Adding to the complexity of working with race and ethnicity, definitions of these constructs can be framed in a conceptual way or, alternatively, in the context of operationalizing (measuring) them. Distinct from conceptual definitions that describe the meaning of each term (such as those in Box 2-1), operational definitions explain how the concept is measured or how a variable might be defined in a research context. An operational definition delineates how a concept, such as race, was measured—for example, that race was measured by allowing participants to choose among a set of labels to answer a question about their racial identity. Operational definitions will, of necessity, vary across studies and contexts. In the United States, one of the most well-known operational definitions of ethnicity was the former federal definition, consisting of only two categories—Hispanic/Latino or Not Hispanic/Latino, until OMB released its revisions in March 2024.
The process of moving from the identification and definition of a relevant concept to its measurement is a key step in research methodology. Researchers often do this implicitly or without thinking much about it, but it is worth making the process explicit to highlight how a single concept can be measured in different ways. Take, for example, the concept of weight. Weight can be defined as the force acting on an object due to gravity; this is an abstract definition. The concept of weight is made concrete (operationalized) in how it is measured. For example, weight is often measured by putting an object on a scale. When determining the weight of a person, weight can also be assessed through self-report, which might be an estimate of how much that person thinks they weigh. Weight can also be described in different units, such as pounds or kilograms. Each of these are measures of weight, but they will not necessarily be equally well suited to different situations.
The same kind of methodological thinking is relevant when measuring concepts like race, ethnicity, nationality, or ancestry. People’s nationality can be measured by the passport they carry, the place of their current residence, or their self-reported identification.
Similarly, ancestry can be measured in multiple ways, such as using genetic assessments of similarity or social perceptions of ancestry through genealogical records or family lore. Depending on the research question or context, some measures may be more appropriate than others.

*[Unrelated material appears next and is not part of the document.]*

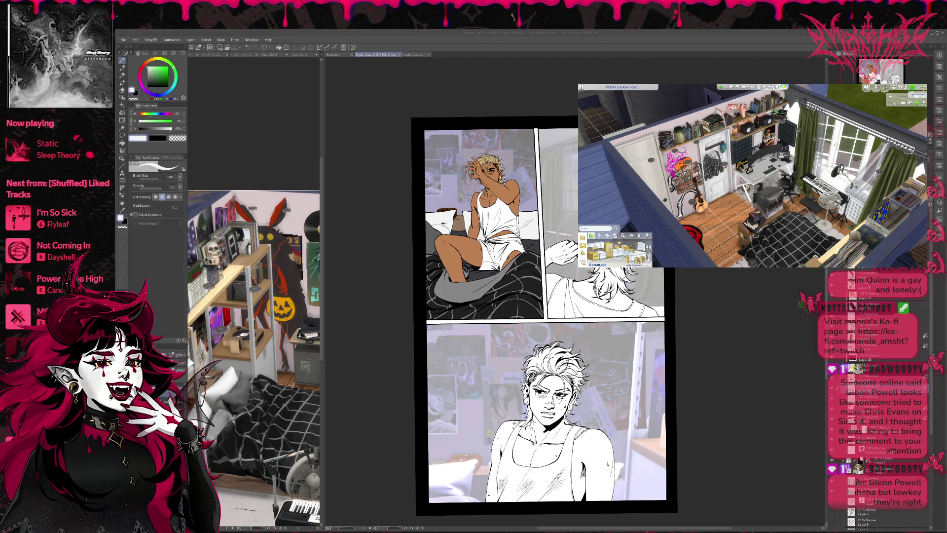
pyautogui.click(918, 93)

For example, genetic measures of relatedness may help identify allelic similarities (or differences) that have associations with particular illnesses, but social measures of ancestry may be more appropriate for understanding how particular health beliefs or practices are passed down in families.
Focusing on the decision to use a particular measure or set of measures helps identify many of the key debates that surround the use of race in science and medicine. Should a measure of race be self-reported or recorded as perceived by others? Is it better proxied by measuring visible, physical characteristics such as skin tone, or is it more closely related to ancestry? Should it be measured as an individual characteristic, or is it (also) a part of the social context in which people live? Today, most large-scale datasets used for health research rely on self-reported measures of race that draw on a set of categorical distinctions that have been defined by the government, but which are sometimes contested through political processes. This type of measure has been criticized for not reflecting how people actually identify themselves in their everyday lives (Atkin and Minniear, 2023) and for implying that race is something one is rather than a social position that is negotiated through interactions as part of a broader system of hierarchy and inequality. Self-reported race is also often uncritically applied, as when a measure intended to ensure inclusion during study recruitment is later treated by default as a relevant measure of “difference” during analysis (Bentz et al., 2024) or inappropriately interpreted as causal (Holland, 2001; Kaufman, 2008; VanderWeele and Robinson, 2014). Taking these critiques seriously, more recent work has focused on understanding race and racialization not as a static individual characteristic but as a dynamic process that hinges on racial appearance or treatment by others (Rose, 2023; Saperstein and Penner, 2012; Vargas et al., 2019), has been built up historically (Hudson, 2021; Nagata et al., 2024; Wrigley-Field, 2024), and is reflected in highly unequal contexts (Brown and Homan, 2024; O’Brien et al., 2020; Tan et al., 2022; Torche and Sirois, 2019). Although this does not render measures of racial self-identification irrelevant, it suggests their use should be carefully considered and explicitly matched to a particular purpose.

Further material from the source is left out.